Tout en disant cela, Rajia admet qu’à l’intérieur de la grotte, la vie de la famille est extrêmement primitive. Il n’y a pas d’électricité, la famille doit aller chercher de l’eau dans un puits voisin et se réchauffer en brûlant du bois de chauffage qu’elle ramasse dans les environs.
« La vie ici est dure - il n’y a pas de services. Pour nous éclairer, nous dépendons de générateurs qui ont été confisqués par l’armée d’occupation à plusieurs reprises. Mais quelle que soit la pression qu’ils exercent sur nous, nous ne céderons pas au désespoir et nous resterons ici », a-t-elle déclaré.
En réponse à la démolition de maisons par les autorités d’occupation, le chef de la Commission de résistance au mur et aux colonies de l’Autorité palestinienne, Muayyad Shaaban, a déclaré : « Les autorités d’occupation créent délibérément une vie instable pour plus de 400 000 Palestiniens qui vivent dans la zone C en démolissant leurs maisons, en les empêchant d’en construire de nouvelles et en classant les maisons palestiniennes comme illégales parce qu’elles sont situées dans des zones militaires ou des zones désignées comme terres de colonisation. »

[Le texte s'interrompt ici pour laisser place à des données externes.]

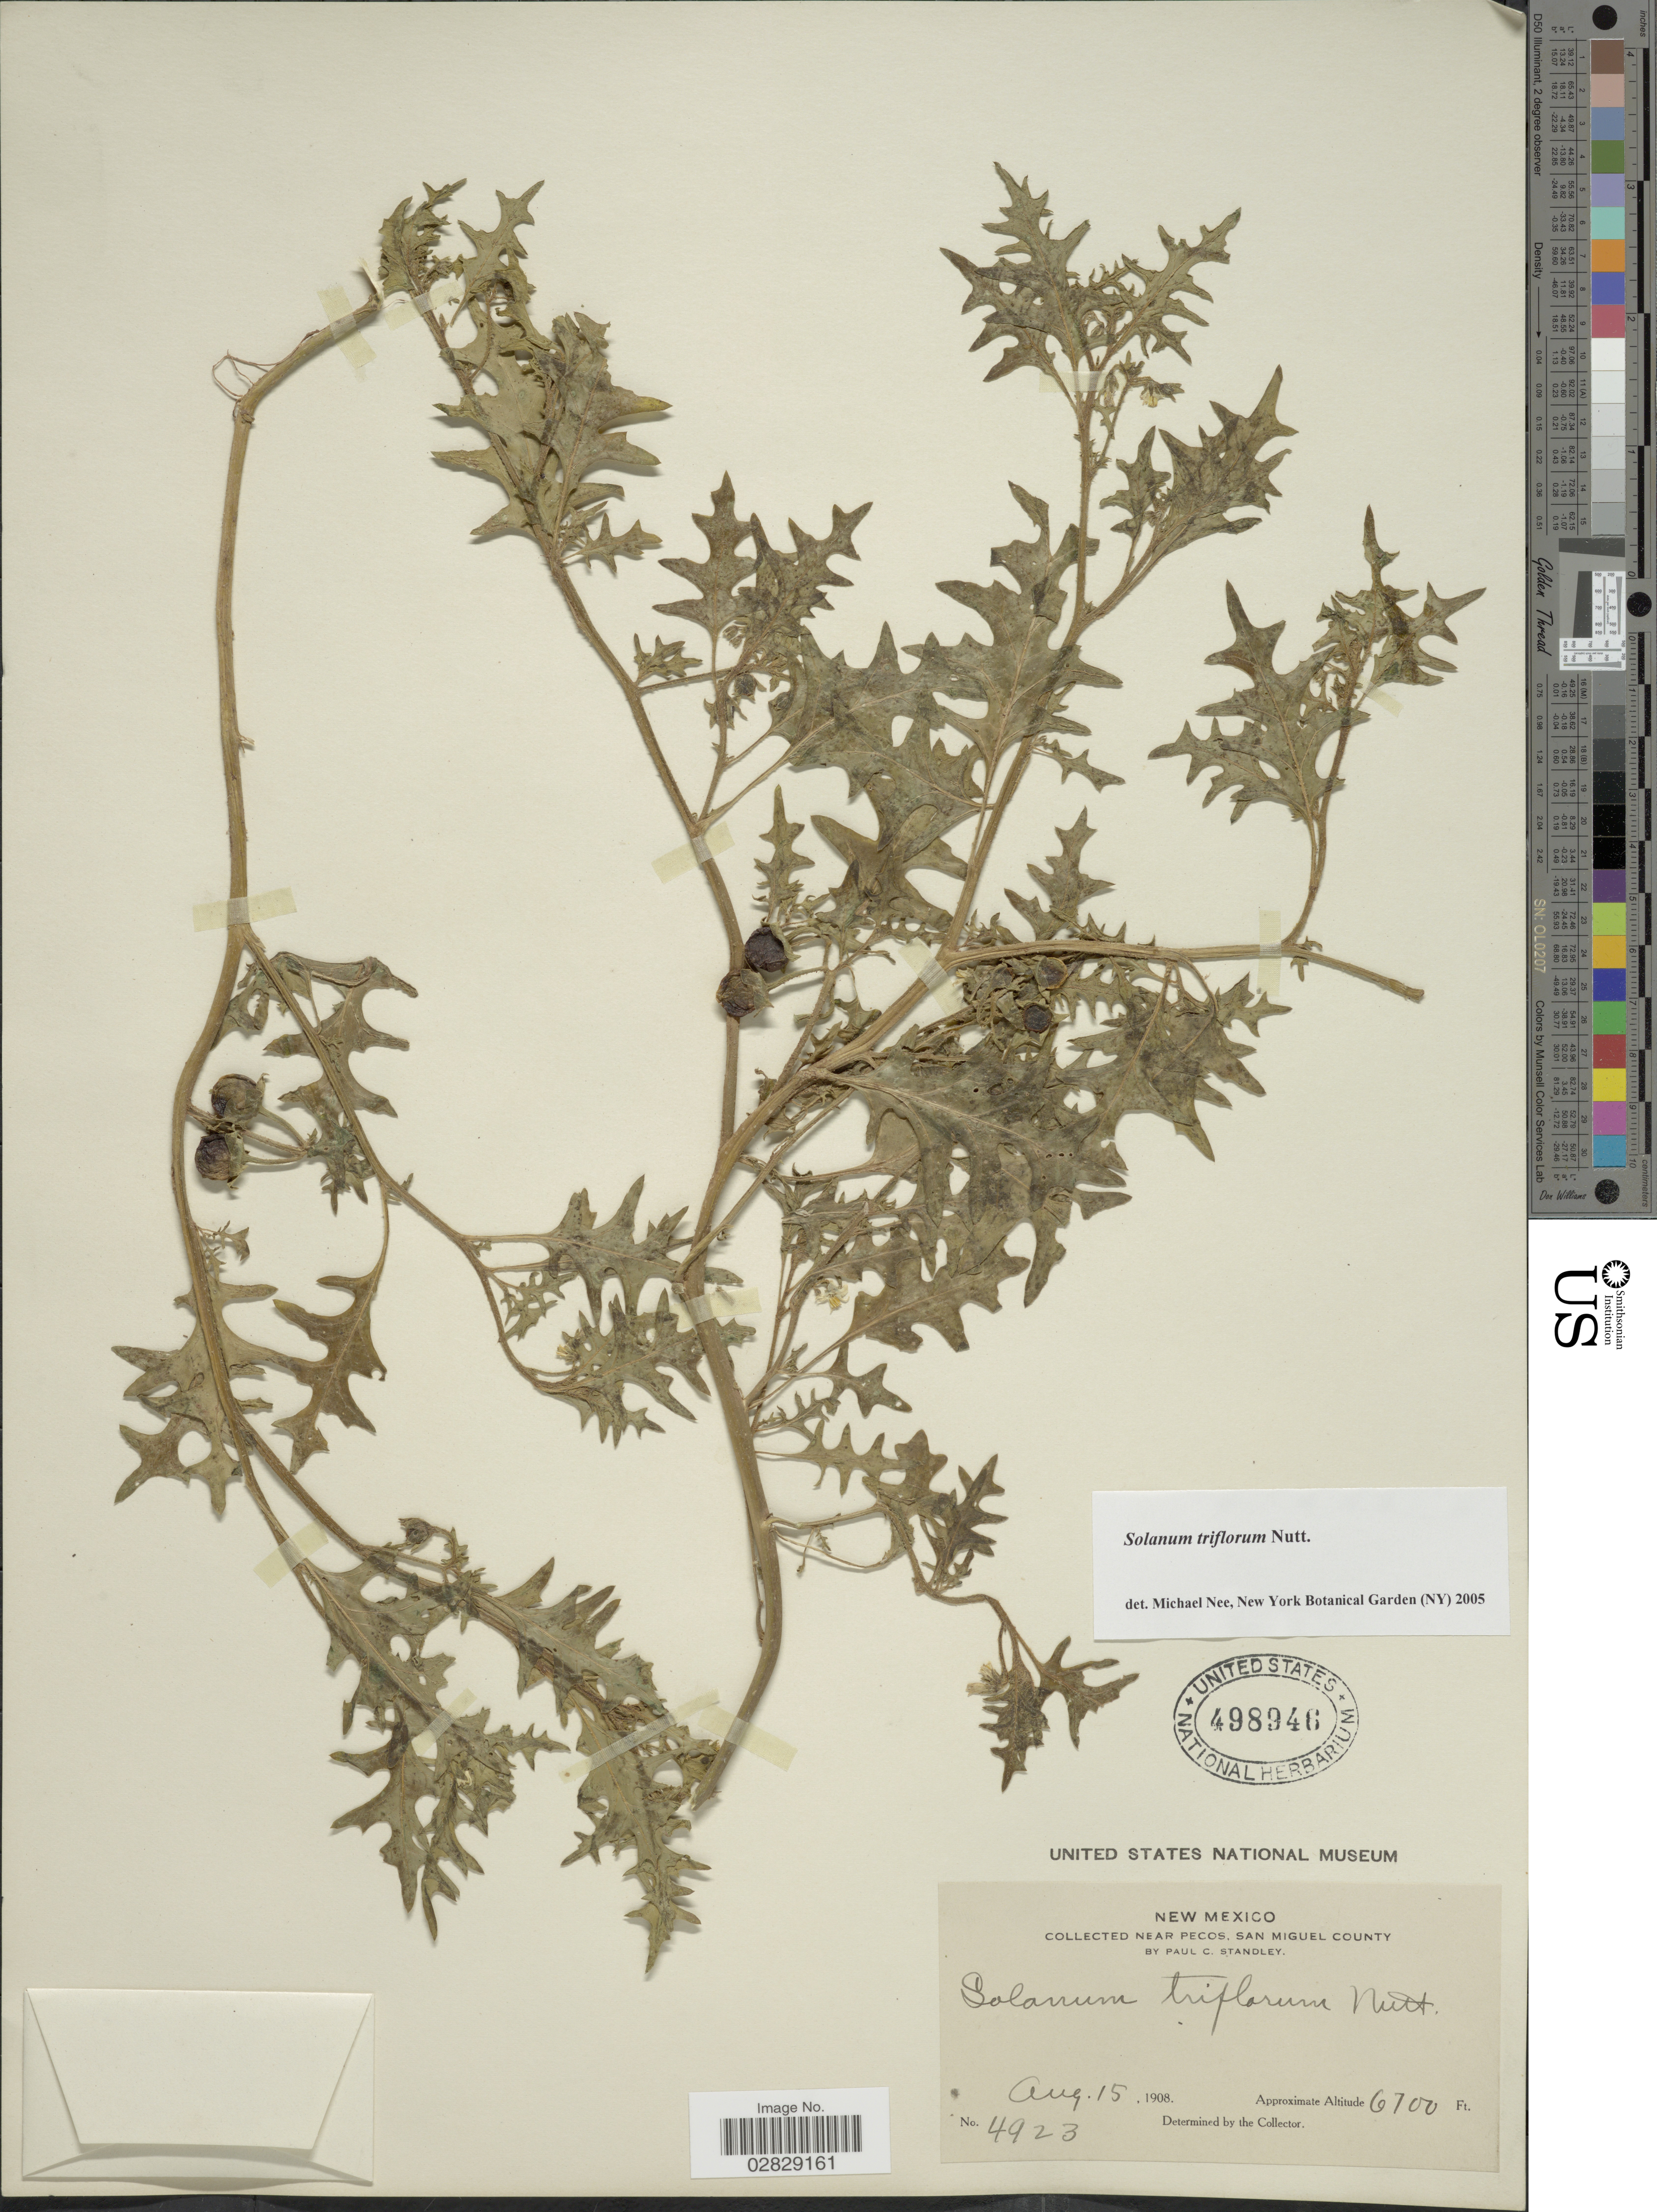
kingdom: Plantae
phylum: Tracheophyta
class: Magnoliopsida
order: Solanales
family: Solanaceae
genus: Solanum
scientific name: Solanum triflorum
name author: Nutt.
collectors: P. C. Standley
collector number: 4923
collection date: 1908-08-15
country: United States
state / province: New Mexico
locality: Near Pecos, San Miguel County.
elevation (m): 2042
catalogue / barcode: US 498946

Il a expliqué que l’objectif est de contraindre les familles palestiniennes à partir et à s’installer dans des zones administrées par l’Autorité palestinienne.
« Par conséquent, la [seule] alternative disponible est de vivre dans les grottes », a-t-il ajouté.
À l’heure actuelle, M. Muayyad a déclaré que la Commission travaillait sur différents moyens de rendre les grottes habitables. Par exemple, ils traitent les « murs des grottes à l’intérieur en appliquant une couche de ciment pour sceller tout interstice, les empêchant de devenir des repaires pour les serpents, et en construisant une salle de bain et une cuisine, ainsi qu’en installant des portes à l’entrée des grottes pour la protection des résidents ».
Muayyad a également mentionné que la Commission fournit aux grottes « des réservoirs d’eau et des panneaux solaires, car les autorités d’occupation empêchent ces grottes d’être reliées au réseau électrique palestinien ».